Dosimetry of Radionuclide Therapy with 177Lu-octreotate

Sammanfattning: In radionuclide therapy it is still common to administer standard activities or to scale administered activity with blunt parameters such as body weight or surface area. This is not ideal because, due to considerable variation in kinetics, large safety margins have to be applied to avoid radiation damage to healthy organs, which causes under-treatment of many patients. To base the administered activity on individual dosimetry, as in other therapy modalities using ionizing radiation, will essentially solve this problem. However, dosimetry in radionuclide therapy is resource-demanding and debilitating for the patient because it involves a number of measurements to determine the kinetics of the therapy radionuclide and needs to be optimized for clinical feasibility. First, the ability to measure radioactivity distributions of radionuclides for therapy was investigated.

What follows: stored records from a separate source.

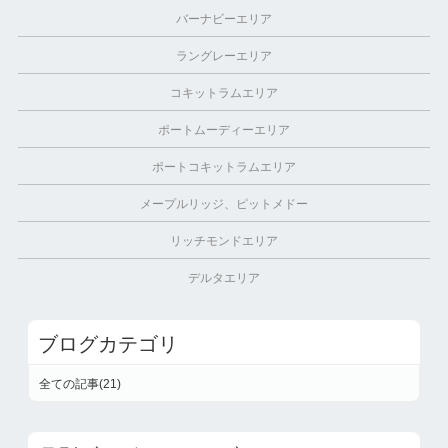
バーナビーエリア
ラングレーエリア
コキットラムエリア
ポートムーディーエリア
ポートコキットラムエリア
メープルリッジ、ピットメドー
リッチモンドエリア
デルタエリア
ブログカテゴリ
全ての記事(21)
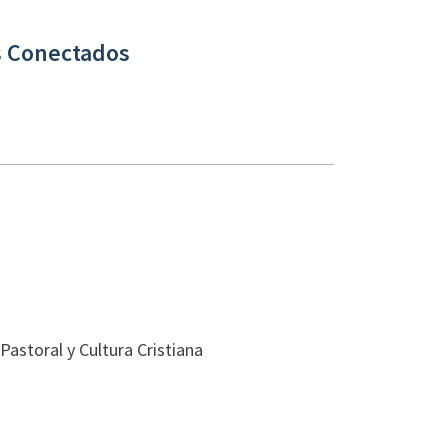
 Conectados
astoral y Cultura Cristiana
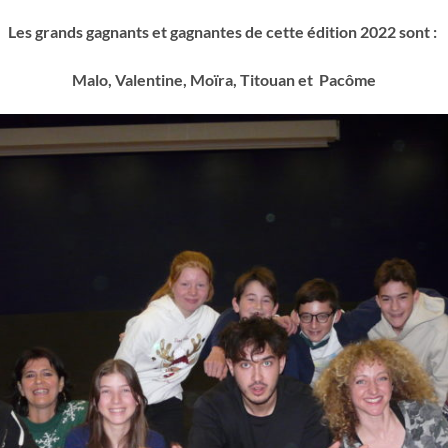
Les grands gagnants et gagnantes de cette édition 2022 sont :
Malo, Valentine, Moïra, Titouan et Pacôme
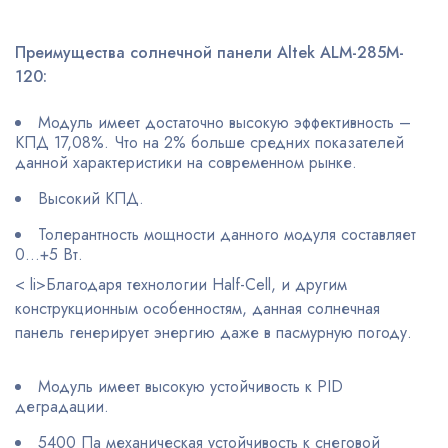
Преимущества солнечной панели Altek ALM-285M-
120:
Модуль имеет достаточно высокую эффективность –
КПД 17,08%. Что на 2% больше средних показателей
данной характеристики на современном рынке.
Высокий КПД.
Толерантность мощности данного модуля составляет
0…+5 Вт.
< li>Благодаря технологии Half-Cell, и другим
конструкционным особенностям, данная солнечная
панель генерирует энергию даже в пасмурную погоду.
Модуль имеет высокую устойчивость к PID
деградации.
5400 Па механическая устойчивость к снеговой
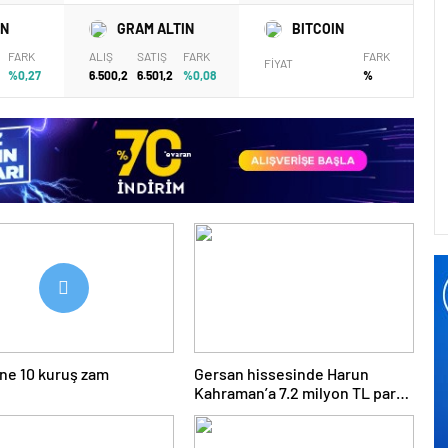
IN
GRAM ALTIN
BITCOIN
FARK
ALIŞ
SATIŞ
FARK
FARK
FİYAT
%0,27
6.500,2
6.501,2
%0,08
%
ne 10 kuruş zam
Gersan hissesinde Harun
Kahraman’a 7.2 milyon TL para
cezası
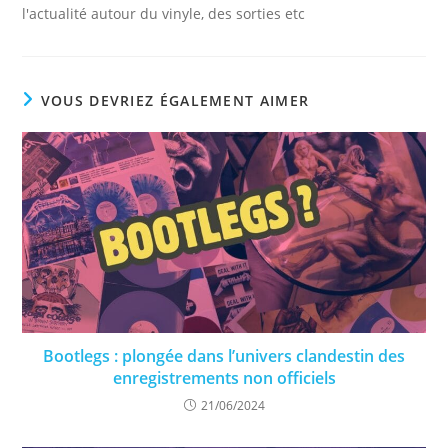
l'actualité autour du vinyle, des sorties etc
VOUS DEVRIEZ ÉGALEMENT AIMER
Bootlegs : plongée dans l’univers clandestin des
enregistrements non officiels
21/06/2024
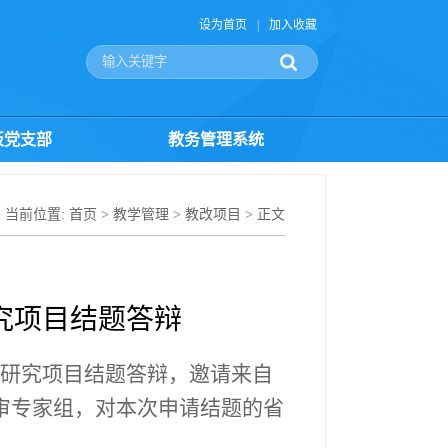
设为首页
|
加入收藏
板党支部
教务管理系统
当前位置:
首页
>
教学管理
>
教改项目
> 正文
究项目结题答辩
改革研究项目结题答辩，邀请来自
审专家组，对本次申请结题的省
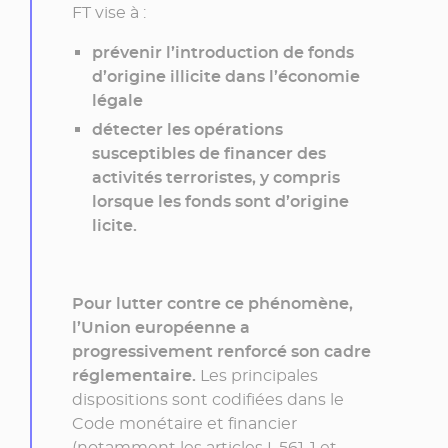
»
FT vise à :
prévenir l’introduction de fonds
d’origine illicite dans l’économie
légale
détecter les opérations
susceptibles de financer des
activités terroristes, y compris
lorsque les fonds sont d’origine
licite.
Pour lutter contre ce phénomène,
l’Union européenne a
progressivement renforcé son cadre
réglementaire.
Les principales
dispositions sont codifiées dans le
Code monétaire et financier
(notamment les articles L.561-1 et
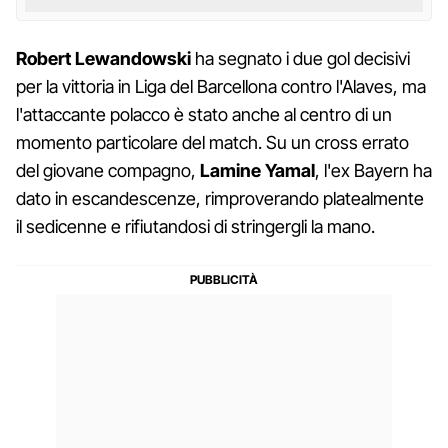
Robert Lewandowski
ha segnato i due gol decisivi
per la vittoria in Liga del Barcellona contro l'Alaves, ma
l'attaccante polacco è stato anche al centro di un
momento particolare del match. Su un cross errato
del giovane compagno,
Lamine Yamal
, l'ex Bayern ha
dato in escandescenze, rimproverando platealmente
il sedicenne e rifiutandosi di stringergli la mano.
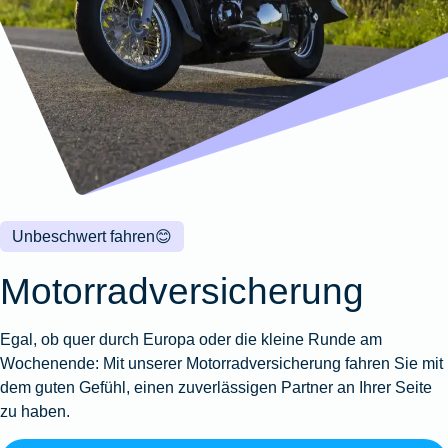
Wohnungsschutzbrief
Kunstversicherung
Montageversicherung
Zur
Zur
Zur
Gruppenunfall für
Gewässerschadenhaftpflicht
Reisehaftpflichtversicherung
Zur
Produktübersicht
Produktübersicht
Produktübersicht
Betriebe
Ausstellungsversicherung
Zur
Produktübersicht
Zur
Produktübersicht
Reiserücktrittsversicherung
Zur
Produktübersicht
Gruppenunfall für
Valorenversicherung
Produktübersicht
Vereine
Zur
Oldtimersammlungsversicherung
Produktübersicht
Zur
Produktübersicht
Unbeschwert fahren
😊
Zur
Produktübersicht
Motorradversicherung
Egal, ob quer durch Europa oder die kleine Runde am
Wochenende: Mit unserer Motorradversicherung fahren Sie mit
dem guten Gefühl, einen zuverlässigen Partner an Ihrer Seite
zu haben.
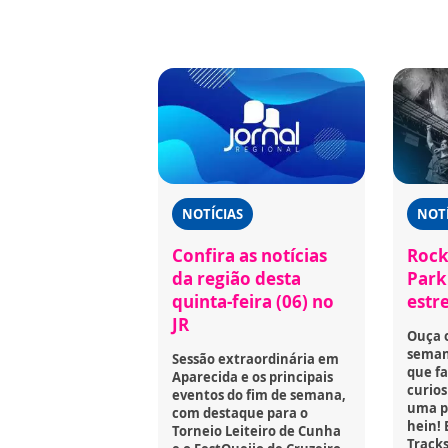
NOTÍCIAS
NOTÍ
Confira as notícias
Rock
da região desta
Park 
quinta-feira (06) no
estr
JR
Ouça 
seman
Sessão extraordinária em
que fa
Aparecida e os principais
curios
eventos do fim de semana,
uma p
com destaque para o
hein! 
Torneio Leiteiro de Cunha
Tracks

SPECT measurements of 177Lu, which was later used clinically, showed good spatial resolution and a reasonable quantitative accuracy. A new method to calculate absorbed dose to solid risk organs and tumours was developed and applied in the clinic. Kinetic data were obtained by repeated SPECT measurements. Radiation concentration determined in small volumes of interest could then be multiplied by a constant to obtain absorbed dose because it was shown that cross-fire was negligible in organs with high activity concentration. The new dosimetry method, compared to other methods, was found to give better results with less effort. In addition, a method to calculate absorbed dose to bone marrow was developed and clinically implemented. In 200 patients, individual kinetics and absorbed dose were studied and variations were found to be large. Kidney was the dose-limiting organ in almost all patients (98.5%). Keeping the kidney dose < 23Gy, about half of the patients could receive 5, or up to 10 treatments instead of the stipulated 4.